[Opening PROVIDED ENTRIES section]
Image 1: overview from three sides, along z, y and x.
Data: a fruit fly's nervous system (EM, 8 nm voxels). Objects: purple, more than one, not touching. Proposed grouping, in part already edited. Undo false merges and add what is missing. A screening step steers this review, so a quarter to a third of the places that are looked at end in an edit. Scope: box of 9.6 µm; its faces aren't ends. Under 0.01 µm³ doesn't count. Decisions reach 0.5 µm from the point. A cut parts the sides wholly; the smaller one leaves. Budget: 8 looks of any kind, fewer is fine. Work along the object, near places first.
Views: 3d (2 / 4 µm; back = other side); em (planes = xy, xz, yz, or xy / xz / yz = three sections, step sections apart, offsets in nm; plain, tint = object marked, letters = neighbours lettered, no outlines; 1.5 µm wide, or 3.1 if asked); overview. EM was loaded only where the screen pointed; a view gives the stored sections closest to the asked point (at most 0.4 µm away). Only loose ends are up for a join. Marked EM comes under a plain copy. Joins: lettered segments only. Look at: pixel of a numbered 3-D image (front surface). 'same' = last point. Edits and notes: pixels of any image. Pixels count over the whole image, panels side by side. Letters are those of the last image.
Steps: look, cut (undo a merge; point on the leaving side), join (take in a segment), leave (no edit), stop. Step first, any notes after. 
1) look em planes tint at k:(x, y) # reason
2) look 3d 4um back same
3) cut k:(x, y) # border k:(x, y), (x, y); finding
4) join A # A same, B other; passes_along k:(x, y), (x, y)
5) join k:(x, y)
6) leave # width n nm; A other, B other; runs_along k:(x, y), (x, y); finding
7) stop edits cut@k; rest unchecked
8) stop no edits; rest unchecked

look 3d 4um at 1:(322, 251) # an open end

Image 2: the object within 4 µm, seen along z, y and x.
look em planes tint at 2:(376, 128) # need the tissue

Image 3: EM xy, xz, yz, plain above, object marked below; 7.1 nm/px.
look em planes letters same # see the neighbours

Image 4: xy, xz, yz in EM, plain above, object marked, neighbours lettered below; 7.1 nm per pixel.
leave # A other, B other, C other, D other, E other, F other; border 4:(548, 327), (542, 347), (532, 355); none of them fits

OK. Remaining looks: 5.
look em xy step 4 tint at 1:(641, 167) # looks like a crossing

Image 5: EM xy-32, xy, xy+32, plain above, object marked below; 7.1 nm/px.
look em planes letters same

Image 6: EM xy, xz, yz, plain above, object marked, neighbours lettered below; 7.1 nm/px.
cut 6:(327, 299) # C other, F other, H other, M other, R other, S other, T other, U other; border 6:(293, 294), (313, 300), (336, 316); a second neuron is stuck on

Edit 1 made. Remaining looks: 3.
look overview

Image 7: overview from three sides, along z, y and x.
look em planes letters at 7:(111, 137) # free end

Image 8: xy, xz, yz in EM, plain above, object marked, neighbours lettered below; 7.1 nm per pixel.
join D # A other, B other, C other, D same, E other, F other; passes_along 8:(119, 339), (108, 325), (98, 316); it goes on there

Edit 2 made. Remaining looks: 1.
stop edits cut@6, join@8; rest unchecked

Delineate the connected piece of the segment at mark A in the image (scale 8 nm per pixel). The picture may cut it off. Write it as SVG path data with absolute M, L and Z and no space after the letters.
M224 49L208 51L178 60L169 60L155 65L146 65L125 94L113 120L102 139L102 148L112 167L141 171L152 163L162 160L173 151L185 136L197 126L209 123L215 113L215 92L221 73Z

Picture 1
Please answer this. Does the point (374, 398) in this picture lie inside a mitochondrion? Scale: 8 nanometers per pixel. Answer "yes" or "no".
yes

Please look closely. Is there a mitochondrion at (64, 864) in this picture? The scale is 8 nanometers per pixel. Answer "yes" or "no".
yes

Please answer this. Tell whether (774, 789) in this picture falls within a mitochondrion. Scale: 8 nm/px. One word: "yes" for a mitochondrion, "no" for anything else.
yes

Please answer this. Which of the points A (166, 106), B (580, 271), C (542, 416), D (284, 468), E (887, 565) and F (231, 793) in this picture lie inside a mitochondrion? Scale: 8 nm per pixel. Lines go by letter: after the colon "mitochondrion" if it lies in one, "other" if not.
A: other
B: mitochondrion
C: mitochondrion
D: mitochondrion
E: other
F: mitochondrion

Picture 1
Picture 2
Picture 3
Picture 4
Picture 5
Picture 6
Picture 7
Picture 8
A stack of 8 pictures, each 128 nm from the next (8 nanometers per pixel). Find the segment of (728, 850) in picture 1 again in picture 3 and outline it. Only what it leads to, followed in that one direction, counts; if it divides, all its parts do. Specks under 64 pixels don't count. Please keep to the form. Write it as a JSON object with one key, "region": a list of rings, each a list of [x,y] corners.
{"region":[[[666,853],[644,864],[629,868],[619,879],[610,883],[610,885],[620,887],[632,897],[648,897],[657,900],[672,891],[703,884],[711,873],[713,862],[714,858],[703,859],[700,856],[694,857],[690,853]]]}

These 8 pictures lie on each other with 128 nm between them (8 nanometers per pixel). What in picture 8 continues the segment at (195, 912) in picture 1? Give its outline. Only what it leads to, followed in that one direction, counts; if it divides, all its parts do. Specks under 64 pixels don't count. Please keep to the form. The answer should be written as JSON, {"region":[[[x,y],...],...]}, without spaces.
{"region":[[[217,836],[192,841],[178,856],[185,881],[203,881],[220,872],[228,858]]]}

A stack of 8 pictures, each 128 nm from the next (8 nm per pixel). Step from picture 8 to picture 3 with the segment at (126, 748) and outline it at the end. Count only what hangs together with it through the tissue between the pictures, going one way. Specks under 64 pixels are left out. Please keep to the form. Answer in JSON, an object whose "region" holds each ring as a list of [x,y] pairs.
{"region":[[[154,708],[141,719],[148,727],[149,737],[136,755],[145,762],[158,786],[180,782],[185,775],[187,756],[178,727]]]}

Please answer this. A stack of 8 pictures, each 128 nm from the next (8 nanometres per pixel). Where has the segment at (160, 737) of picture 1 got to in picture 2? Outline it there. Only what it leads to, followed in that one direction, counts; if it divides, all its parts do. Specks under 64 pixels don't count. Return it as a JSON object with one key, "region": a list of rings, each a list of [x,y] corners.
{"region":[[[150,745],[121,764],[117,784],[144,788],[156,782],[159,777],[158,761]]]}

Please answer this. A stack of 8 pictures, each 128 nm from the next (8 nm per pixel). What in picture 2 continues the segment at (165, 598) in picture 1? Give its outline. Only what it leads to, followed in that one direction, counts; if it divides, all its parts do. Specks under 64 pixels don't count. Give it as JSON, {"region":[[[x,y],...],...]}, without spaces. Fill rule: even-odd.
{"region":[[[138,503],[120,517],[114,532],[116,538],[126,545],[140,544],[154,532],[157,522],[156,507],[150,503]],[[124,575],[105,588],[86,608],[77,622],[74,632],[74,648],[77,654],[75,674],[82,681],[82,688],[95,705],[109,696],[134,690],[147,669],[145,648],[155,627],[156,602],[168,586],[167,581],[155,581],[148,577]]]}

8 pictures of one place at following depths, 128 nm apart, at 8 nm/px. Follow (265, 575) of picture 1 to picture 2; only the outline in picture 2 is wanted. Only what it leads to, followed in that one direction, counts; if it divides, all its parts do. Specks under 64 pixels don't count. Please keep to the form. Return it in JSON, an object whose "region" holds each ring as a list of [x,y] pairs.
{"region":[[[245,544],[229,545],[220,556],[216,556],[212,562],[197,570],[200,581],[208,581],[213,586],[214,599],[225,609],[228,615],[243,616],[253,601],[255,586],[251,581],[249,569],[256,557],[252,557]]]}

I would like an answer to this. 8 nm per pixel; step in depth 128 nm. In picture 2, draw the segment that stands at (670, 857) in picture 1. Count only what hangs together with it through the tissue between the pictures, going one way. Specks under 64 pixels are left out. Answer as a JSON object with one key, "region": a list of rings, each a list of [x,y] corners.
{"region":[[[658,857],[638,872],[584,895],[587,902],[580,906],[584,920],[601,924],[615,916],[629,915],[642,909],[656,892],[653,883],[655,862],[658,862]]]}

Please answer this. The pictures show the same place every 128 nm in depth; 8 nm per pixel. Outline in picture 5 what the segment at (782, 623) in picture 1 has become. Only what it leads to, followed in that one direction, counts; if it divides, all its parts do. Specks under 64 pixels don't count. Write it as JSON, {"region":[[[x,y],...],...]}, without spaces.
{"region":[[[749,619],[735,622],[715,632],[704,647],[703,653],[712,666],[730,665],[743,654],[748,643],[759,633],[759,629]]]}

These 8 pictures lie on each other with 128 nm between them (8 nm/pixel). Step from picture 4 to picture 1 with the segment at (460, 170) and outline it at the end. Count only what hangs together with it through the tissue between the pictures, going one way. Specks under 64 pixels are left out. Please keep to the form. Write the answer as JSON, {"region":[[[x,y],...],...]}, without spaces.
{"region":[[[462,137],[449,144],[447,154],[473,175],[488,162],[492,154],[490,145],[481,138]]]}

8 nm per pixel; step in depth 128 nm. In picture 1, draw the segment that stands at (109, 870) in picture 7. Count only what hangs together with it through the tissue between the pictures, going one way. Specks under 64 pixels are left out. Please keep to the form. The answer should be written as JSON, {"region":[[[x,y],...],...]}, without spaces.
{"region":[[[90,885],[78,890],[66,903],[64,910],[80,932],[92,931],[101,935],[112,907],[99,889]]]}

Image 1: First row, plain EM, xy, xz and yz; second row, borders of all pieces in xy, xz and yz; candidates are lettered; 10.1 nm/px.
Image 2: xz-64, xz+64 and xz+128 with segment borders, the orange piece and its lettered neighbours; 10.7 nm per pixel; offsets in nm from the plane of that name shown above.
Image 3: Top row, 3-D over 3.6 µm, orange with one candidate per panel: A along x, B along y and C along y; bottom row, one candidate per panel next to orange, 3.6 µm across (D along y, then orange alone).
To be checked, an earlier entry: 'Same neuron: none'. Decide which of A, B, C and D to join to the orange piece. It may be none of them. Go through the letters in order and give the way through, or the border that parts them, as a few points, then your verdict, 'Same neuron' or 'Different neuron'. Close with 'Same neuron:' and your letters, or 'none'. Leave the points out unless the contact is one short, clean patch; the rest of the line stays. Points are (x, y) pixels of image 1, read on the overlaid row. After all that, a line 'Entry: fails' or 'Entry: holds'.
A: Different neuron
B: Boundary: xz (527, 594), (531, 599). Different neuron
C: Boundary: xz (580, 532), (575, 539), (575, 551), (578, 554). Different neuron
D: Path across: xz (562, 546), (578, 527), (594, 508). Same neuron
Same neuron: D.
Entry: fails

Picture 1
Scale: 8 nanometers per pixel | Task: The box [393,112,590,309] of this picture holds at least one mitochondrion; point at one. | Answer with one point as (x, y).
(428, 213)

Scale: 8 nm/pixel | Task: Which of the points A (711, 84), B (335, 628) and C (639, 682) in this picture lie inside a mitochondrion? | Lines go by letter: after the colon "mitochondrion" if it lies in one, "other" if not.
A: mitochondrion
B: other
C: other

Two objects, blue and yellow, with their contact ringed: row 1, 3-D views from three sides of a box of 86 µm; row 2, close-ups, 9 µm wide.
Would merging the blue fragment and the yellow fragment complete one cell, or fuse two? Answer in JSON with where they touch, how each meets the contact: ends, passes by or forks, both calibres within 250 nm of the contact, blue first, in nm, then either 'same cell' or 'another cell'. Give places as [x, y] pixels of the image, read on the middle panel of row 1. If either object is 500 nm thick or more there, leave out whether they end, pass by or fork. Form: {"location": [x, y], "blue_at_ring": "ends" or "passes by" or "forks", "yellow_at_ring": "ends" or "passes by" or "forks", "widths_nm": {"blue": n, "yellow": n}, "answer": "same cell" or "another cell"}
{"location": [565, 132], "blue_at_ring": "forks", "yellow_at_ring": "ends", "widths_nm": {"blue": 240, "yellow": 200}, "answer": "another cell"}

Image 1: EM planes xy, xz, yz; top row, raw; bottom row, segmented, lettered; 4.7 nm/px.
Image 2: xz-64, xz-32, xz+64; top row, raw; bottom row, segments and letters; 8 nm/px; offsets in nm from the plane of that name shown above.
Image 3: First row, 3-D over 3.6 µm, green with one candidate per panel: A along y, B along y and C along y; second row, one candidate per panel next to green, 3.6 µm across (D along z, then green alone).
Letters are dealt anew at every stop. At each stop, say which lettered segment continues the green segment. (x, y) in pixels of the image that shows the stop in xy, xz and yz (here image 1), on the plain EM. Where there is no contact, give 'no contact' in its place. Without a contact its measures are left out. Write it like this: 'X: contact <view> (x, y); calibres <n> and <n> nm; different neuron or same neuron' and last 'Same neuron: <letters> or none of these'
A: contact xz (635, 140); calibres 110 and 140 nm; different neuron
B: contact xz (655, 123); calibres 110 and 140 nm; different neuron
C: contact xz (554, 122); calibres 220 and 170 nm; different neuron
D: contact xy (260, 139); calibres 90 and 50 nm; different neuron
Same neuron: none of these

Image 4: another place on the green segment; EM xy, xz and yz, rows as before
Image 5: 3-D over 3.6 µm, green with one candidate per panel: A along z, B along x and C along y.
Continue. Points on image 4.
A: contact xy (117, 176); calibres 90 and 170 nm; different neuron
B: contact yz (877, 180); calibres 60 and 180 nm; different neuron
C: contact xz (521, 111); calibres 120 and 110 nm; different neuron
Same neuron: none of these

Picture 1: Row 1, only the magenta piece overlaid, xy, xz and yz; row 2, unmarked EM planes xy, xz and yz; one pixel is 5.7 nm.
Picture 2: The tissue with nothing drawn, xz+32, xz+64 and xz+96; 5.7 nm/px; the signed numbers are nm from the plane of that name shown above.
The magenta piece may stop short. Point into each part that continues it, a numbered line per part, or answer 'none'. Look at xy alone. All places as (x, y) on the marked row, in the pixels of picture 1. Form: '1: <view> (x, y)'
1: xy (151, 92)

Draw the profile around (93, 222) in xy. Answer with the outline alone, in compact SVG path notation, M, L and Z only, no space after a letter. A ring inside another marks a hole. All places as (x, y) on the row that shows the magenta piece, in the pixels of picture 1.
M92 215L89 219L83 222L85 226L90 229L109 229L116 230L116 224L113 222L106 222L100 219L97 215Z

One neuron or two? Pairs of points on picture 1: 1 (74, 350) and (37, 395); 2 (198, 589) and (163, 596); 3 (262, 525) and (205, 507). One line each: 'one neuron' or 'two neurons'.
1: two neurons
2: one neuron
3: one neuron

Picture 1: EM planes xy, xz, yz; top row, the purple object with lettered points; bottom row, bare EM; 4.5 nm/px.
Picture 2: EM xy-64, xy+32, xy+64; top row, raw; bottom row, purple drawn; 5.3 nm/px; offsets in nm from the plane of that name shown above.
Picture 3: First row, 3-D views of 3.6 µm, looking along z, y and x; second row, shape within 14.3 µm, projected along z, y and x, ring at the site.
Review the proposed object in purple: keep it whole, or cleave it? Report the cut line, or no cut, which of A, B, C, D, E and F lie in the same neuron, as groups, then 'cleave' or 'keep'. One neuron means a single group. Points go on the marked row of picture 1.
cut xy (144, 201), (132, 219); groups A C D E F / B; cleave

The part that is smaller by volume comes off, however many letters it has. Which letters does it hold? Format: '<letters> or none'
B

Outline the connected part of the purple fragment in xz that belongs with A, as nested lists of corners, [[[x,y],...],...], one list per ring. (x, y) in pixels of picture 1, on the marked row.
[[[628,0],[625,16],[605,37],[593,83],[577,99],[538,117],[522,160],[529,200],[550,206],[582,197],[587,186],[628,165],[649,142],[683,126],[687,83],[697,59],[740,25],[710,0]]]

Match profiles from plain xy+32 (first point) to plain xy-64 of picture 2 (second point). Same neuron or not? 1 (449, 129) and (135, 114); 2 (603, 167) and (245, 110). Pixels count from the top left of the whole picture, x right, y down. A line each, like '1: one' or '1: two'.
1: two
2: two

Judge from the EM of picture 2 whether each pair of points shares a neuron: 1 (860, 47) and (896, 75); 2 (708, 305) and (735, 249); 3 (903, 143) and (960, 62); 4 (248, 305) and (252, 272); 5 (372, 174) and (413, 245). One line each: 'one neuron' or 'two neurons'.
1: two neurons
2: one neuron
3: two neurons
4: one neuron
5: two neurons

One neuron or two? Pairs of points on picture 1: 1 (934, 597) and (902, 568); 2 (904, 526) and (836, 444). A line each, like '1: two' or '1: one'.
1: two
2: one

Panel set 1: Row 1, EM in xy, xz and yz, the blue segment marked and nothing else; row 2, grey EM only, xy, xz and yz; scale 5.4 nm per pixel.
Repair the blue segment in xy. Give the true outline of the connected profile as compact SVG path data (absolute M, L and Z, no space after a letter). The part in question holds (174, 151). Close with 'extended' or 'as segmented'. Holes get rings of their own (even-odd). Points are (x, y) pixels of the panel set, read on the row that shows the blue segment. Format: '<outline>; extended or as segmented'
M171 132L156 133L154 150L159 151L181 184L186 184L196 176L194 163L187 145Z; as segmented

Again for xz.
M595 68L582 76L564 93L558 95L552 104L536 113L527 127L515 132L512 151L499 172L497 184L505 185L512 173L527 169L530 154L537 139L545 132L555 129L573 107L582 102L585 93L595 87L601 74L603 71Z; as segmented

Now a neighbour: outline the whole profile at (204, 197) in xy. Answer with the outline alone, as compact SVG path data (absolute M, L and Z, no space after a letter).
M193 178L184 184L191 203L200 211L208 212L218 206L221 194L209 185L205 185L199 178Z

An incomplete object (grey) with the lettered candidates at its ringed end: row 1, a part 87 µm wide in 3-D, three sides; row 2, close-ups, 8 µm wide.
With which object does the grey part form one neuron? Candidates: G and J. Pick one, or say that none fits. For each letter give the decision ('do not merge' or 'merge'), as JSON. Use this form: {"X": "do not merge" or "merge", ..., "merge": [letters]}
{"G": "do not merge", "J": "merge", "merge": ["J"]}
[Closing PROVIDED ENTRIES section]
__HOW TO COMPLETE THIS TASK__
Set down precisely the lines above between the line holding "Please answer this. The" and the line holding "Image 3: Top", inclusive, and nothing beyond them.

__YOUR RESPONSE__
Please answer this. The pictures show the same place every 128 nm in depth; 8 nm per pixel. Outline in picture 5 what the segment at (782, 623) in picture 1 has become. Only what it leads to, followed in that one direction, counts; if it divides, all its parts do. Specks under 64 pixels don't count. Write it as JSON, {"region":[[[x,y],...],...]}, without spaces.
{"region":[[[749,619],[735,622],[715,632],[704,647],[703,653],[712,666],[730,665],[743,654],[748,643],[759,633],[759,629]]]}

These 8 pictures lie on each other with 128 nm between them (8 nm/pixel). Step from picture 4 to picture 1 with the segment at (460, 170) and outline it at the end. Count only what hangs together with it through the tissue between the pictures, going one way. Specks under 64 pixels are left out. Please keep to the form. Write the answer as JSON, {"region":[[[x,y],...],...]}, without spaces.
{"region":[[[462,137],[449,144],[447,154],[473,175],[488,162],[492,154],[490,145],[481,138]]]}

8 nm per pixel; step in depth 128 nm. In picture 1, draw the segment that stands at (109, 870) in picture 7. Count only what hangs together with it through the tissue between the pictures, going one way. Specks under 64 pixels are left out. Please keep to the form. The answer should be written as JSON, {"region":[[[x,y],...],...]}, without spaces.
{"region":[[[90,885],[78,890],[66,903],[64,910],[80,932],[92,931],[101,935],[112,907],[99,889]]]}

Image 1: First row, plain EM, xy, xz and yz; second row, borders of all pieces in xy, xz and yz; candidates are lettered; 10.1 nm/px.
Image 2: xz-64, xz+64 and xz+128 with segment borders, the orange piece and its lettered neighbours; 10.7 nm per pixel; offsets in nm from the plane of that name shown above.
Image 3: Top row, 3-D over 3.6 µm, orange with one candidate per panel: A along x, B along y and C along y; bottom row, one candidate per panel next to orange, 3.6 µm across (D along y, then orange alone).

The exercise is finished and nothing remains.